Friday, August 19, 2011

Prediction by Negation

Evolution as a sense making structure joins many of the dots of observation (at least in a post-dictive sense), but my opinion about just where it lies between plausible conjecture and “fact” is reserved. (Although this reserve may be down to me having neither stake nor expertise in biology and paleontology). Therefore I’m prepared to give some space to the anti-evolutionists one finds on Uncommon Descent. And yet in spite of that I find myself frustrated by what I consider to be the unsatisfactory treatment of the intelligent design question on this web site. This post by Barry Arrington is an example of why I think the concept of intelligent design is  being mishandled by the out and out anti-evolutionists. In this post we read:

……the [Intelligent Design] hypothesis is, in principle, falsifiable. All it would take is even one instance of CSI or IC being observed to arise through chance or mechanical necessity or a combination of the two. Such an observation would blow the ID project out of the water.

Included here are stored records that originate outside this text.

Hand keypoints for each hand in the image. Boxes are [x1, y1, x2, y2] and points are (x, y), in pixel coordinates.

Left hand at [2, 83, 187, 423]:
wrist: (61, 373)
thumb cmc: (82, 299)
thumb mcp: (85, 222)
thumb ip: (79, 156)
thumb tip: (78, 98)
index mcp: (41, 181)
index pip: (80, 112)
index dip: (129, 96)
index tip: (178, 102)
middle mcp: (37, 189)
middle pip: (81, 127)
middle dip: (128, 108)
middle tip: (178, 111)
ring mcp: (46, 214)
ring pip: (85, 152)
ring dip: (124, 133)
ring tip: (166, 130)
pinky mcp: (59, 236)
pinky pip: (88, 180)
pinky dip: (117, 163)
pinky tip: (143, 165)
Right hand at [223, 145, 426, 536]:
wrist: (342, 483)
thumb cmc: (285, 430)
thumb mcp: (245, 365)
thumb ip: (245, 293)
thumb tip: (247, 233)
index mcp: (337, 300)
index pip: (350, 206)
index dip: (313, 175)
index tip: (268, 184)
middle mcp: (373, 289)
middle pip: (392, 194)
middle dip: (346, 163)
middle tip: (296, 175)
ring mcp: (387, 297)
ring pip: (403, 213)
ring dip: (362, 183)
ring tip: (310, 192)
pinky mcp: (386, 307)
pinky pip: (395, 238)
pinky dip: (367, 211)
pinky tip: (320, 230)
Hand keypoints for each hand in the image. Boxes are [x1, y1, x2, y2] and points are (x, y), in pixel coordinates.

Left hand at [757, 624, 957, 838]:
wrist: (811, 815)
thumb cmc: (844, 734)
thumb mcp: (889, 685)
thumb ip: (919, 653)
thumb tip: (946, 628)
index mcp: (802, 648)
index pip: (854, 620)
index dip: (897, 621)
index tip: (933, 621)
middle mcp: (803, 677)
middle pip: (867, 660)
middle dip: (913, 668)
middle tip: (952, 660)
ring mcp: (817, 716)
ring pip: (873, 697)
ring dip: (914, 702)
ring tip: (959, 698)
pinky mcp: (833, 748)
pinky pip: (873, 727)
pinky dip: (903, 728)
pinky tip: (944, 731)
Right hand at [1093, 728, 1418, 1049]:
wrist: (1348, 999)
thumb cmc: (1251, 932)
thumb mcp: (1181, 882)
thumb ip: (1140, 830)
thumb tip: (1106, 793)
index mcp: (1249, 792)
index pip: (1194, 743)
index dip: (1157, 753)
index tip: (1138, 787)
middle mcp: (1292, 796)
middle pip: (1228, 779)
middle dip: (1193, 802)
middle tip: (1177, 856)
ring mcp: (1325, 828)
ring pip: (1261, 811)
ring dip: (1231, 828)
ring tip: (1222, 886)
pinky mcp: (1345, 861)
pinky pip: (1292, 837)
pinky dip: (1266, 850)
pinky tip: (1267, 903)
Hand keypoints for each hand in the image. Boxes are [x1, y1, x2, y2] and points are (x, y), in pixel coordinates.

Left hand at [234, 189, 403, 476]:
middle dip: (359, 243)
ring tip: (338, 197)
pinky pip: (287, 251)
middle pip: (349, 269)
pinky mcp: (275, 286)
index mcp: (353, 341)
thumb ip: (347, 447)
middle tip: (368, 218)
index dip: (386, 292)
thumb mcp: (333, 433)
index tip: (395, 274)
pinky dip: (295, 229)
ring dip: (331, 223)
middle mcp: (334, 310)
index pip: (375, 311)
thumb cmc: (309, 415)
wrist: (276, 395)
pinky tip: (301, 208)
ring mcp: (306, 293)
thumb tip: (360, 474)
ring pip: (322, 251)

… in fact it would do no such thing, because in its most abstract form the ID hypothesis is not a basis from which falsifiable statements can readily be made.

What Arrington refers to as “mechanical necessity” is not “necessity” at all, at least in the absolute sense. The outputs from mathematical functions/algorithms (Which I assume is what Arrington inappropriately calls “mechanical necessity”) are at most conditional necessities; that is, conditional on the selection of the particular mathematical functions/algorithms employed. Therefore information is implicit in such functions in as much as they are contingencies and not necessities. If “CSI” was ever found to have a realistic probability of output from the operation of such functions, then that information would be implicit in the selection of the appropriate functions. Ergo, the Intelligent Design question would then shift from the pattern itself to the selection of the pattern generating mechanisms. One would think from the way Arrington is talking that “chance and necessity” (sic) are logically self sufficient processes that answer the problems of Aseity and design. Further consideration of whether or not mathematical functions can generate complex organization can be found in the following links:

http://quantumnonlinearity.blogspot.com/2010/11/self-organisation.html
http://quantumnonlinearity.blogspot.com/2010/11/luddites-and-evolution-machine.html
http://quantumnonlinearity.blogspot.com/2010/12/anti-evolution-vs-intelligent-design.html
http://quantumnonlinearity.blogspot.com/2010/12/beware-luddites-at-work.html
http://quantumnonlinearity.blogspot.com/2010/12/evolution-not-wanted-dead-or-alive.html
http://quantumnonlinearity.blogspot.com/2010/12/more-on-self-organisation.html
http://quantumnonlinearity.blogspot.com/2010/12/blind-alleys.html

The difficulty in making predictions from ID stems from the fact that in most cases the posited creating intelligence is far too alien for us to be sure of its motives and methods; in particular the intelligence is usually envisaged to be a divine entity with omni-powers, transcending the physical status quo. Presumably such an entity would have “chance and necessity” (sic) at its beck and call. Attempting to anticipate just how such a hyper-alien entity operates is likely to prove unreliable. Separated from a specific theology of this Sublime Creator, ID in its most abstract form is all but irrefutable.

But what Arrington really means is that if an example of CSI was found to be sourced in a physical regime it would falsify anti-evolutionist expectations: ID has a more readily scientifically amenable content if it contains an implicit denial of evolution. In fact in North America "ID" is all but synonymous with "anti-evolutionism" and so called “ID predictions” are in many cases simply the negation of evilutionary predictions (I’m taking up the question of ID predictions in my “Can ID make predictions?” series). The implicit concept of ID most Uncommon Dissenters are working to seems to be that of a tinkering genetic engineer/programmer whose methods and motives are very anthropomorphic.
Prediction by Negation; "Oh no it isn't!"